The police said on Sunday that they are investigating separate cases in which an arms and ammunition dealer and a businessman, were suspected to have flouted regulations regarding the sale and possession of weapons.
This followed the retrieval of more than 1,000 assorted guns and a large quantity of game-bore cartridges from the magazine of Kwame Addo, an arms dealer in Accra, on Saturday during a joint police-military swoop.
The weapons include double-barrelled shotguns, garden guns, pump action guns and baikal shotguns, Deputy Commissioner of Police Yaw Adu-Gyimah who led the joint team, said on Sunday.
He said at the house of businessman Michael Soussoudis, the team found 15 shotguns, six pistols, a revolver, eight packets of cartridges and 32 pieces of nine-millimetre ammunition.
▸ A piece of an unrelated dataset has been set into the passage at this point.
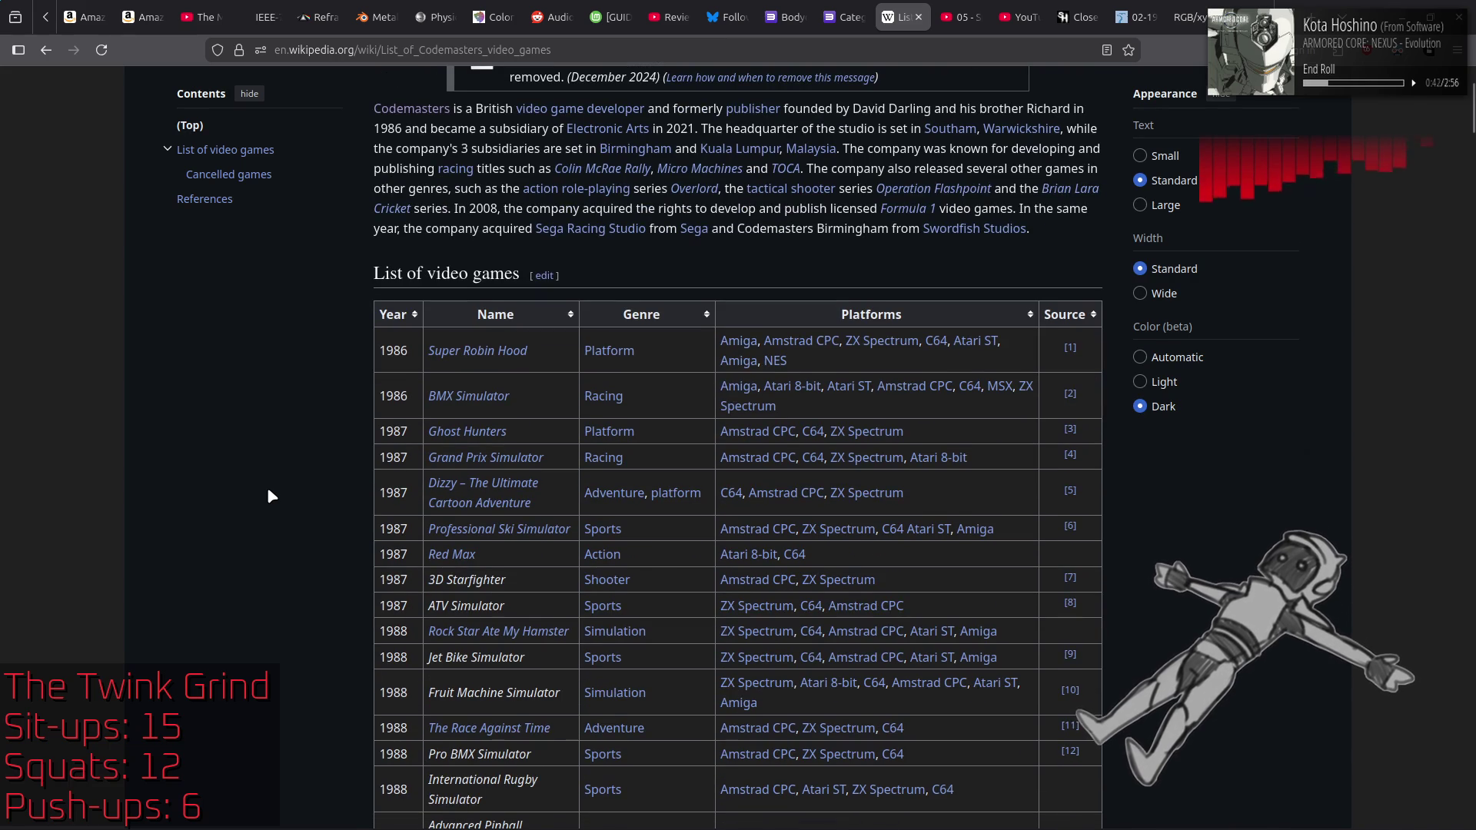
scroll(267, 493, "down", 2)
Out of these, three shotguns and two pistols were unlicensed.
Also found in the house were two bayonets, three binoculars and two day-and-night telescopic sights.
Adu-Gyimah said the team had to carry away all the weapons and ammunition to reconcile with official records. He said Soussoudis has been granted police bail after submitting a written statement.
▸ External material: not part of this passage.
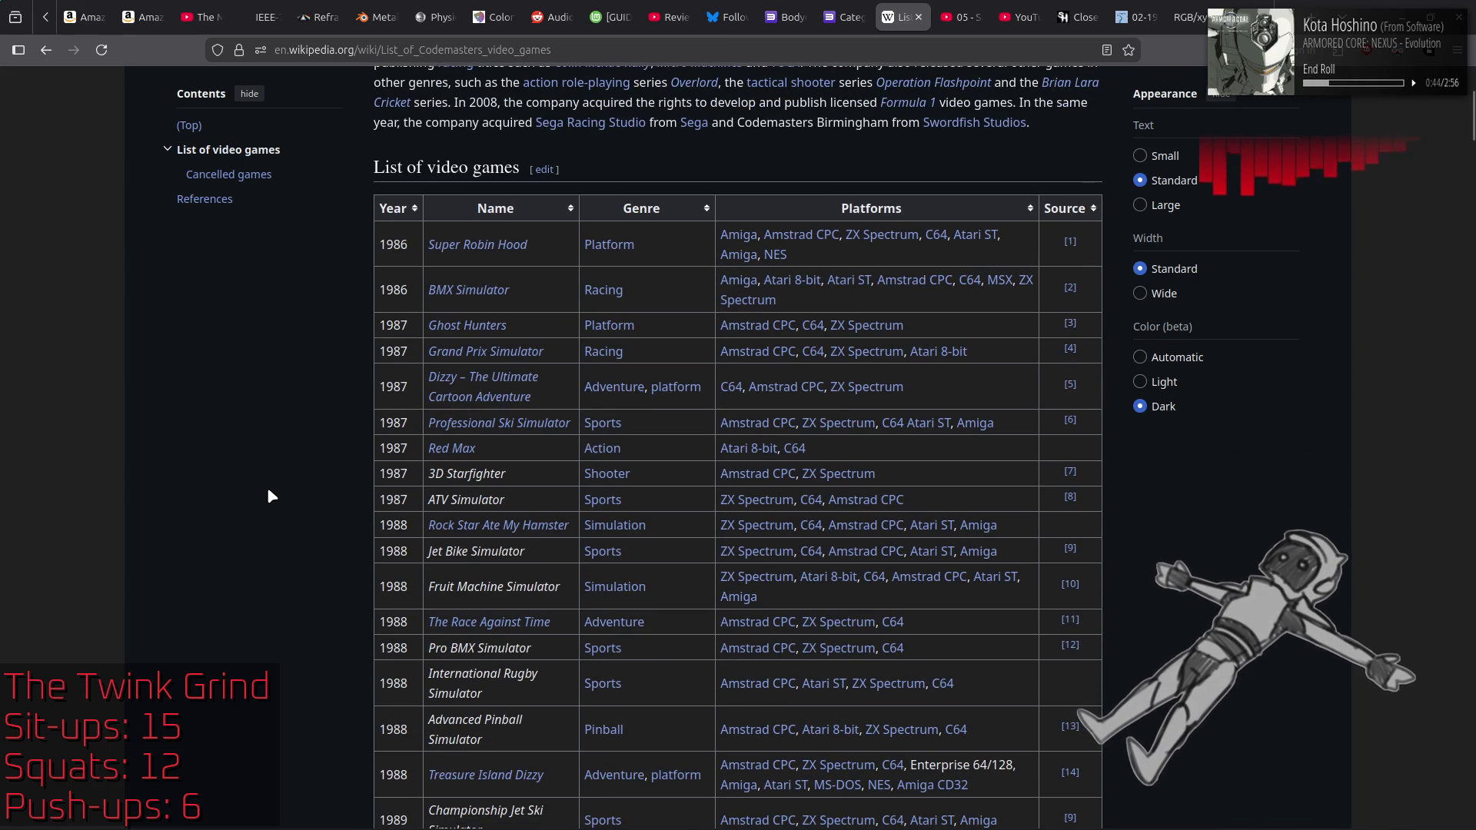
scroll(271, 496, "down", 2)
Meanwhile, Addo, who was said to have travelled out of the country at the time of the swoop, was believed to have been opening the magazine and selling the weapons without recourse to the police as provided by the regulations.
According Adu-Gyimah, arms and ammunition dealers are required to submit a duplicate of keys to their magazines to the police who should be present each time it is being opened.
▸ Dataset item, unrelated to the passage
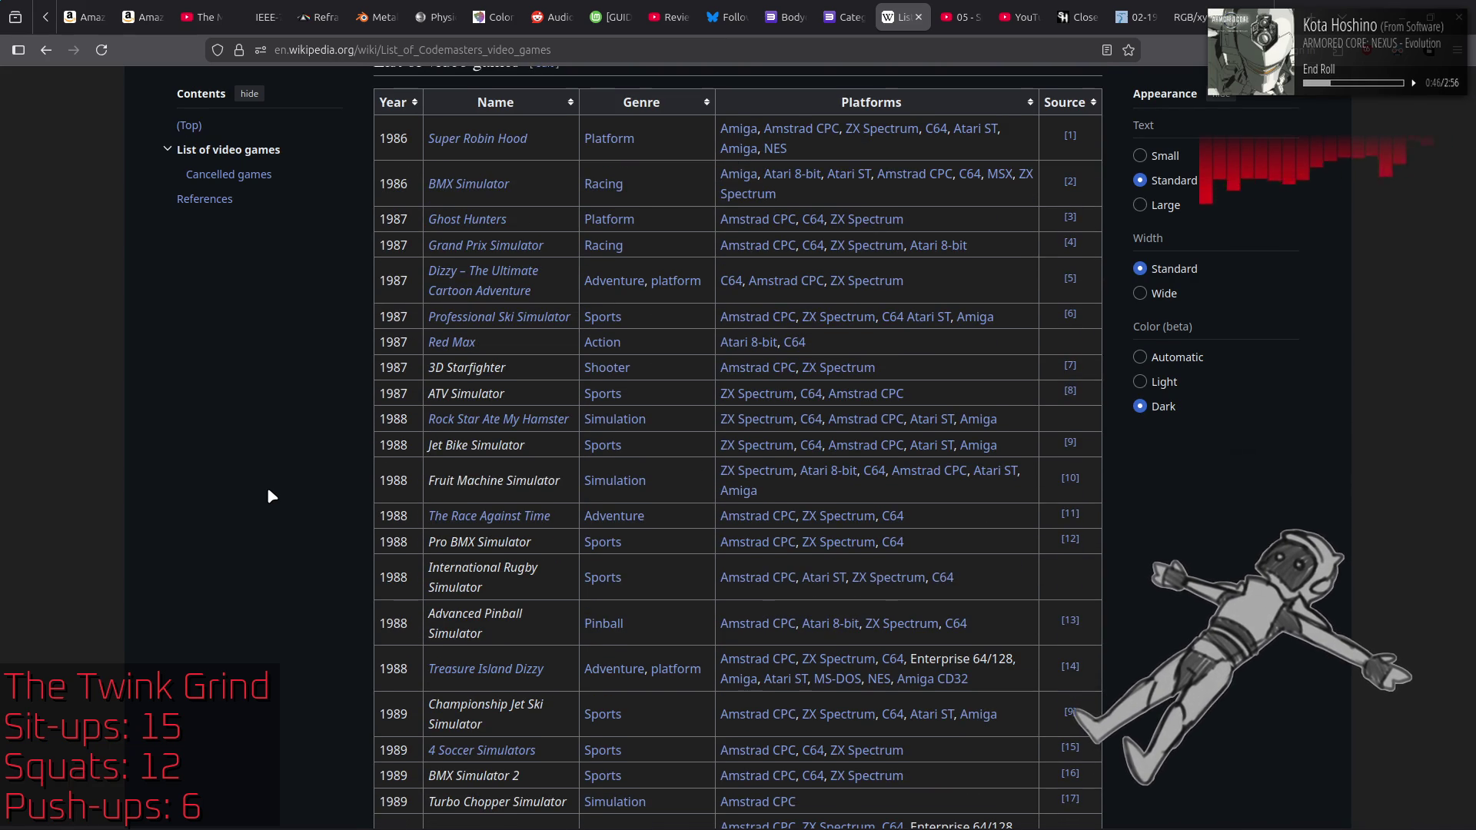
scroll(269, 491, "down", 2)
scroll(268, 492, "down", 2)
scroll(268, 489, "down", 2)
This is to enable the police to keep track of all arms and ammunition being released and make sure that only people with no questionable background acquire them.
He said Addo and Soussoudis as well as any other person proved to have flouted the laws would be prosecuted.
Soussoudis hit the world headlines in the middle 1980s when he was arrested in the US for spying for Ghana.
His US girlfriend, who was then working in the US embassy in Accra, was also arrested for passing over information to him.
Soussoudis was swapped with several Ghanaians who were arrested for spying for the US in a bargain. The Ghanaians were denaturalized and sent to the US.
Following the expiry of a government moratorium for voluntary submission of illegal weapons last Monday, the police have launched an operation to recover arms and ammunition still in unauthorized hands. "It is going on well. Public co-operation has been very encouraging," Adu-Gyimah said.